GPS: -34.11597, 20.52352 | 086 0022 102 | [email protected]
4. Two Feathers Horse Trails
As much as I love hiking, the rhythmic clip-clopping of hooves and being able to focus on the view more than my own feet convinces me that the most beautiful way to explore Swellendam’s mountain trails is by horseback. Guided by Stephanie, owner of Two Feathers Horse Trails, our little entourage set off for an early morning ride as thick grey clouds draped low on the fat mountain folds. I have a track record of being paired with the “dud of the stud”, so I was surprised when my horse, Tequila, turned out to be totally compliant and poor Ovi ended up being the one lagging half a kilometre behind. Cue 5 minutes before the end of our ride. We’re still not sure whether he lost his footing or started sleep walking (who knew that was a thing?), but Tequila sure lived up to his name by dropping to his knees in a “one tequila, two tequila, three tequila, floor” stunt. Luckily it wasn’t serious and I managed to stay on – and I’m sure I’ll never forget dear Tequila.

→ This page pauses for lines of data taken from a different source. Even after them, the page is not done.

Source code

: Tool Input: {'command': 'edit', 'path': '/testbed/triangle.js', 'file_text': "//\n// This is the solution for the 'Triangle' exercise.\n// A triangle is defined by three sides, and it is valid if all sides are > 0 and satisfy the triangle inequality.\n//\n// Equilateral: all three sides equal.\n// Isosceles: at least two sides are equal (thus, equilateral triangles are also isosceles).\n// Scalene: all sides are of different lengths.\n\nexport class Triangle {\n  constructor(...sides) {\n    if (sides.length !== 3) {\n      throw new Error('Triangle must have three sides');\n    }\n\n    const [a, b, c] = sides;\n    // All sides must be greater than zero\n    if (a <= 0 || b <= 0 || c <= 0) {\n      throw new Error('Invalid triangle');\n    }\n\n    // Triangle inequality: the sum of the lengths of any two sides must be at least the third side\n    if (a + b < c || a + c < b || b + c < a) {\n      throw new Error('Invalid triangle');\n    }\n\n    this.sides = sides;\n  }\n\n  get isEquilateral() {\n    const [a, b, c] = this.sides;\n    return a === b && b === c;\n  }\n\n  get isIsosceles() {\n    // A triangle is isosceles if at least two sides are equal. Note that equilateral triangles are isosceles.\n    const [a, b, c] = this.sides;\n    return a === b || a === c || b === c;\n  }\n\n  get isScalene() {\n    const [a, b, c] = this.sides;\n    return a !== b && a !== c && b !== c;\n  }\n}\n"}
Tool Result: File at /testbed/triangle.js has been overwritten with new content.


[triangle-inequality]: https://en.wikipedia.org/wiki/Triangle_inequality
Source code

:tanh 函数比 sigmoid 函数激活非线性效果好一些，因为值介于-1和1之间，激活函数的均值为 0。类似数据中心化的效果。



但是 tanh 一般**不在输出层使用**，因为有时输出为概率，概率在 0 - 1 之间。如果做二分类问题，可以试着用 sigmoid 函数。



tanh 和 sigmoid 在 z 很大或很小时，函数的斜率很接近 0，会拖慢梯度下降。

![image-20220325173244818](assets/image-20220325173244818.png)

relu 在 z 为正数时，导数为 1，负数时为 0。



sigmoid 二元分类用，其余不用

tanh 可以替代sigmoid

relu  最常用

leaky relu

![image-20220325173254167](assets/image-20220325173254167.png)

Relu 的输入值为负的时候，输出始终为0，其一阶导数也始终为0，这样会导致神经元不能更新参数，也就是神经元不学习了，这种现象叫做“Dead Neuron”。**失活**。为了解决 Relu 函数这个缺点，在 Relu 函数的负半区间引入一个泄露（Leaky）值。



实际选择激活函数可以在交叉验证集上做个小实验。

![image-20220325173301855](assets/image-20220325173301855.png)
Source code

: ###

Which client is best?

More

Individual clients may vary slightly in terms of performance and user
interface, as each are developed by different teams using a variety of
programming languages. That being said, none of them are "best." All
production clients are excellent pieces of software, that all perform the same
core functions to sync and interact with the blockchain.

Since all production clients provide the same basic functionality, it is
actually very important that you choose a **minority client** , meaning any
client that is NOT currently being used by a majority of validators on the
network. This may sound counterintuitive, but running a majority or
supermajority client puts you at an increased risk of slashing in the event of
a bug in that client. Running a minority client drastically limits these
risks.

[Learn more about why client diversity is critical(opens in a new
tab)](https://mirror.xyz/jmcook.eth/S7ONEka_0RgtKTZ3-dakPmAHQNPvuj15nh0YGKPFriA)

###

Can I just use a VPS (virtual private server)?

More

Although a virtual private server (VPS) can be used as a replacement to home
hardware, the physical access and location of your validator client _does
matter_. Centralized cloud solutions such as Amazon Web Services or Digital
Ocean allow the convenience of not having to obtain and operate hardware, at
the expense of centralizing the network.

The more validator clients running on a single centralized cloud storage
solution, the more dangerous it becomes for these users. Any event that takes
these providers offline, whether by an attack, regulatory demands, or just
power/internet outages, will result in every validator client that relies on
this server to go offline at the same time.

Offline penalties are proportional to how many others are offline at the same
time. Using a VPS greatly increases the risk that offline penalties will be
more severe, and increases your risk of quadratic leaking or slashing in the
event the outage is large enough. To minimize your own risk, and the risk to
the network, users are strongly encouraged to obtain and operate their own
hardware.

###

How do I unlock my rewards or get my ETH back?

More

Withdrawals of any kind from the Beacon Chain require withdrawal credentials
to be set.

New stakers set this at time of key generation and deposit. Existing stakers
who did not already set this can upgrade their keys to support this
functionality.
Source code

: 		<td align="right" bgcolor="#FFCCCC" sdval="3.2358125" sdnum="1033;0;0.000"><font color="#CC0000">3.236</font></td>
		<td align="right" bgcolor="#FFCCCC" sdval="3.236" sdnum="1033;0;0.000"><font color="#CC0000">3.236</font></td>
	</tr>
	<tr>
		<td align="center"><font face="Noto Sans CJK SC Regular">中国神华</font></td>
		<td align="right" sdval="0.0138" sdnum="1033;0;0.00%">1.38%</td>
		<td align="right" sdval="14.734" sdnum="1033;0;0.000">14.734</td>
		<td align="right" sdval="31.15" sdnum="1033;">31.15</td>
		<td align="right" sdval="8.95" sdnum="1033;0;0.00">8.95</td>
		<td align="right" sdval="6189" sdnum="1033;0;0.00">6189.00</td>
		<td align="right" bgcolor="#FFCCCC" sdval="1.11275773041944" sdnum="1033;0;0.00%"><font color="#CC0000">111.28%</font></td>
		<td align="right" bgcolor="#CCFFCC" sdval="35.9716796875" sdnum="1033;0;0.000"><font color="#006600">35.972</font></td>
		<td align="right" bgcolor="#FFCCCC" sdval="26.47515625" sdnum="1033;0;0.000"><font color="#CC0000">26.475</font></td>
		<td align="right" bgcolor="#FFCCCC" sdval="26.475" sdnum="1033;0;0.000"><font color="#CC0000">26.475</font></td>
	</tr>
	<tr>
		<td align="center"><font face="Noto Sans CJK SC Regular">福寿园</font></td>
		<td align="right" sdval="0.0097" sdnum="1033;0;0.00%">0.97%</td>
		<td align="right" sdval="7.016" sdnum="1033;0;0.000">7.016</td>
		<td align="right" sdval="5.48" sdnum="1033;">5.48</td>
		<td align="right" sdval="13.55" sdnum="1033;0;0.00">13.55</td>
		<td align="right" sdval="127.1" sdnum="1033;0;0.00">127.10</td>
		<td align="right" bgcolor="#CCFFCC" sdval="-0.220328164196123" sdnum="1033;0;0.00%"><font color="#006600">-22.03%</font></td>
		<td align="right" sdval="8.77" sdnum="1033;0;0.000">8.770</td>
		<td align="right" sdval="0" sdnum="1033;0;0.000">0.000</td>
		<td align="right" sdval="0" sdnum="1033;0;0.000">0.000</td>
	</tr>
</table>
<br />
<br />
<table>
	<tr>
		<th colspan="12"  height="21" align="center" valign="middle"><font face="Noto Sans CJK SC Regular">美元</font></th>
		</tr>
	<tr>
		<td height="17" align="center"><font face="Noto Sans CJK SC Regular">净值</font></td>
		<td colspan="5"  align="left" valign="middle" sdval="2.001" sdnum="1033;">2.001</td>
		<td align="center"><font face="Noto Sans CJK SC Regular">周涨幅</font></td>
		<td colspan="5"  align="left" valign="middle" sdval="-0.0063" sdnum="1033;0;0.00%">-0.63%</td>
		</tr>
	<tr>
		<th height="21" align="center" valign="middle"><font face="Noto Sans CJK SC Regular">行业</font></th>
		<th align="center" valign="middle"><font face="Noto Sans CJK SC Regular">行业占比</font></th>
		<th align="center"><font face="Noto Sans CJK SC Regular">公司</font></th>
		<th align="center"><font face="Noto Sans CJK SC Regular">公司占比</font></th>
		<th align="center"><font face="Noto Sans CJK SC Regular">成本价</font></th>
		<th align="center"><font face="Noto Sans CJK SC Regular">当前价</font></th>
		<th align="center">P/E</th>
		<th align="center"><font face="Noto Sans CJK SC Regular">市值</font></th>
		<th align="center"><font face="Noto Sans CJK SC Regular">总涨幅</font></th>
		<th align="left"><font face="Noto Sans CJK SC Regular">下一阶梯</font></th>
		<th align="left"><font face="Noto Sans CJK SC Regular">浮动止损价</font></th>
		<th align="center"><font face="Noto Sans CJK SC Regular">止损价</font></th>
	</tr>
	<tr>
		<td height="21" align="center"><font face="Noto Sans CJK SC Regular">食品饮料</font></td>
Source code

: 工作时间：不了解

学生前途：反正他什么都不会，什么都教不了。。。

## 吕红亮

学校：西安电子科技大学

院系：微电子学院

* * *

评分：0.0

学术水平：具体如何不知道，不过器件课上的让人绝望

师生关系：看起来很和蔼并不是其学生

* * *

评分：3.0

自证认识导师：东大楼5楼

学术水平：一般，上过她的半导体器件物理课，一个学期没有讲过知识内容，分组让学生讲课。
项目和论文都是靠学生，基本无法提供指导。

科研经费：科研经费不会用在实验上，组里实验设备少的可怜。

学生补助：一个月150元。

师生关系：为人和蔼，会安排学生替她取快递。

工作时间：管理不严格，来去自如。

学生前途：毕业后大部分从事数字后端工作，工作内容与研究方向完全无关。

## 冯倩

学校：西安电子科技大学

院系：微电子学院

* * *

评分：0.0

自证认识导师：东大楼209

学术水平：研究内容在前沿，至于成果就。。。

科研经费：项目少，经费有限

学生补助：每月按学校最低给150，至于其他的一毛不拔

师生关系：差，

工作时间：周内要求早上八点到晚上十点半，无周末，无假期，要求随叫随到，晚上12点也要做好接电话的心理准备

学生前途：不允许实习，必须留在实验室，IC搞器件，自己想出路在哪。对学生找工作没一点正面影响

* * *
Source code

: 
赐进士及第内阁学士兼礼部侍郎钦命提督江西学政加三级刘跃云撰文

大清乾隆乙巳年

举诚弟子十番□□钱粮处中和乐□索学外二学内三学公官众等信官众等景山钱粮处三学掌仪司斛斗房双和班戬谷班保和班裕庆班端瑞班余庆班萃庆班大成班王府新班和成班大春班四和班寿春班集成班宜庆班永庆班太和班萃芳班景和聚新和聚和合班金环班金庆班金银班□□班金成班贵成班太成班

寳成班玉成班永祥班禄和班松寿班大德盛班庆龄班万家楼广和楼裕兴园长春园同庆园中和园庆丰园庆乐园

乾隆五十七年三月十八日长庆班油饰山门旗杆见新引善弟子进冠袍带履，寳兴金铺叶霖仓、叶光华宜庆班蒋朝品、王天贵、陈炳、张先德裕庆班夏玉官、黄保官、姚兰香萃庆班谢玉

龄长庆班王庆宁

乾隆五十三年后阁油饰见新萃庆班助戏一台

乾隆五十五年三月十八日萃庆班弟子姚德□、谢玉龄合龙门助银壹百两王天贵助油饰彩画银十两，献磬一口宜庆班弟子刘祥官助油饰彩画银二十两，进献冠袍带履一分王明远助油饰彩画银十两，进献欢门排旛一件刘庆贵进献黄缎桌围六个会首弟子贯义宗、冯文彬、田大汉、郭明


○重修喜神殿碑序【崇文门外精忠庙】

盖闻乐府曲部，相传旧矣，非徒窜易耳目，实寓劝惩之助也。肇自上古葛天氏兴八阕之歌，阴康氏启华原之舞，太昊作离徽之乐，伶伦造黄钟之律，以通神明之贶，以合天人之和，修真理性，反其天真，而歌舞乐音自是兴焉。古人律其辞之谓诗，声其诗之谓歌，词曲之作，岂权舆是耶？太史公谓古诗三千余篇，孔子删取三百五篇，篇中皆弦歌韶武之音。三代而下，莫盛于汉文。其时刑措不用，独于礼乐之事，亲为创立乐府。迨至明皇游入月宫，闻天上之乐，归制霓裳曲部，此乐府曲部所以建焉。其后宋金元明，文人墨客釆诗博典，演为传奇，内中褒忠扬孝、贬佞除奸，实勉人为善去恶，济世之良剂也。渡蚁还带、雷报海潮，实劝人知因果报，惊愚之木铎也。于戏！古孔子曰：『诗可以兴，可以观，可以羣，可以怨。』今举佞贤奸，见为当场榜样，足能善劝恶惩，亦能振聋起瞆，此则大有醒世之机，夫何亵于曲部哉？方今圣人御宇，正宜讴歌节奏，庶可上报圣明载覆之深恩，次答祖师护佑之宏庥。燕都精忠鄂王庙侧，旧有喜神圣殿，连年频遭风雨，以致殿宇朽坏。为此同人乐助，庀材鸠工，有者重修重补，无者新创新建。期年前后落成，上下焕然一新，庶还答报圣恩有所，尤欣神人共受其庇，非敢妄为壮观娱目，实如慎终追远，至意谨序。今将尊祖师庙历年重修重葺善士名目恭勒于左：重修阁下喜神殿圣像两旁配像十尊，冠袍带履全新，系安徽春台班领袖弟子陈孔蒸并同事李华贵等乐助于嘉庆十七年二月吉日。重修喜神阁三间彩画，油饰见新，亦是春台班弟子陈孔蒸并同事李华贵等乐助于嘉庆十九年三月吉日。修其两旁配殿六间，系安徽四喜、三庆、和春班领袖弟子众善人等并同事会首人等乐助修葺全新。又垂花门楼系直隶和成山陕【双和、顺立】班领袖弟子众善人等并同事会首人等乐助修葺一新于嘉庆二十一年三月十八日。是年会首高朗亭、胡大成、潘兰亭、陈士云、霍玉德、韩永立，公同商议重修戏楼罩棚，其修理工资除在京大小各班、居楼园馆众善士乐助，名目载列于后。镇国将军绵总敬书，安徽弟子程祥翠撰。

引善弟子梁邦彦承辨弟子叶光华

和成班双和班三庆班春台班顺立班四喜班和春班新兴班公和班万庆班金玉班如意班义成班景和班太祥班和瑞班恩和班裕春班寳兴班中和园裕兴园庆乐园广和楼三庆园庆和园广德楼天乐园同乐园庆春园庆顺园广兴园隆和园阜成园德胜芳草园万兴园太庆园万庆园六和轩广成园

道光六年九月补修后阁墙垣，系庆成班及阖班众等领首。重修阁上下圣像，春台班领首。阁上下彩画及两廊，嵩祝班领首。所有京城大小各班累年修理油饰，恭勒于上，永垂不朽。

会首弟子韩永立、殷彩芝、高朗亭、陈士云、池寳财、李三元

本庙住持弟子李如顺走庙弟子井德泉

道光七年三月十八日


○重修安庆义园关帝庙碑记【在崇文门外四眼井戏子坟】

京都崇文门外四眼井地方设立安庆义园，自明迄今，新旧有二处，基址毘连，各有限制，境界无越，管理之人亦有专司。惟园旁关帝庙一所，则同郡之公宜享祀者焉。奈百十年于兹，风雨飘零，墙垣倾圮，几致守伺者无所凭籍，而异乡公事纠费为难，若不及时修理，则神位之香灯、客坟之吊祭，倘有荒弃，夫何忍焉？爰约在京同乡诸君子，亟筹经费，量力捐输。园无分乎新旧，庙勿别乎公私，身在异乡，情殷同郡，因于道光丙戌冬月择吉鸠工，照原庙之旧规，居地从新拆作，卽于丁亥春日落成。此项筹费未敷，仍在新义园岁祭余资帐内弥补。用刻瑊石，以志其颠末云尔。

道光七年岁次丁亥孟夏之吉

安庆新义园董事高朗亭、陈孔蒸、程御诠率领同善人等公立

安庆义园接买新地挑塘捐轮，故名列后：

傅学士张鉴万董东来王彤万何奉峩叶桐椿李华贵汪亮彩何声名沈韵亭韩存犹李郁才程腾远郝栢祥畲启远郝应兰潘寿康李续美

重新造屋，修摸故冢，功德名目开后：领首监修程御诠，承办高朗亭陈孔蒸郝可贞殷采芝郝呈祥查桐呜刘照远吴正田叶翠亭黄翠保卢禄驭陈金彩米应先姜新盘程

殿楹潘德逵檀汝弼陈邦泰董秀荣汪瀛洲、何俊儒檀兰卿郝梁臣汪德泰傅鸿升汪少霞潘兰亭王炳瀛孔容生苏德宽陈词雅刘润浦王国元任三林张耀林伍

Stay: If you want to enjoy the best of town and nature, Gaikou Lodge is a 4-star B&B situated on the outskirts of Swellendam, only a short walk from the Two Feathers Horse Trails. The units are modern and spacious, with big comfy beds and a bathtub worth squealing about.
5 Lichtenstein Street, Swellendam | 086 0022 102 | [email protected]
5. Whale Trail at De Hoop
With a jam-packed #swellenblog itinerary, we didn’t have time to do the Whale Trail coastal walk at De Hoop Nature Reserve, but 15 minutes at the Koppie Alleen beach was enough to convince us that this unspoiled 55km shoreline is worth exploring. De Hoop is an iconic marine protected area so there is no fishing or harvesting allowed. A snap shot of the area will reveal between 600 and 700 Southern Right Wales during whale season, with the population growing up to 7% every year. Owner, William Stephens, has spotted no less than 70 whales at a given time. Although you won’t see whales as up close as in De Kelders, De Hoop bay is better for land-based whale spotting than Hermanus.
Stay: De Hoop offers a variety of accommodation, including luxury Manor Suites, self-catering cottages, and camping sites. Its remote location makes it ideal for a relaxing holiday.
GPS: -34.454796, 20.399618 | 028 542 1253 | [email protected]
Which adventure attraction would you love to visit?
Disclaimer: #swellenblog was a media bloggers trip organised by Swellendam Tourism Brand Manager, Amanda Shackley. I was there by invitation on behalf of TravelGround and did not pay for any of the abovementioned activities. All thoughts and photographs are my own.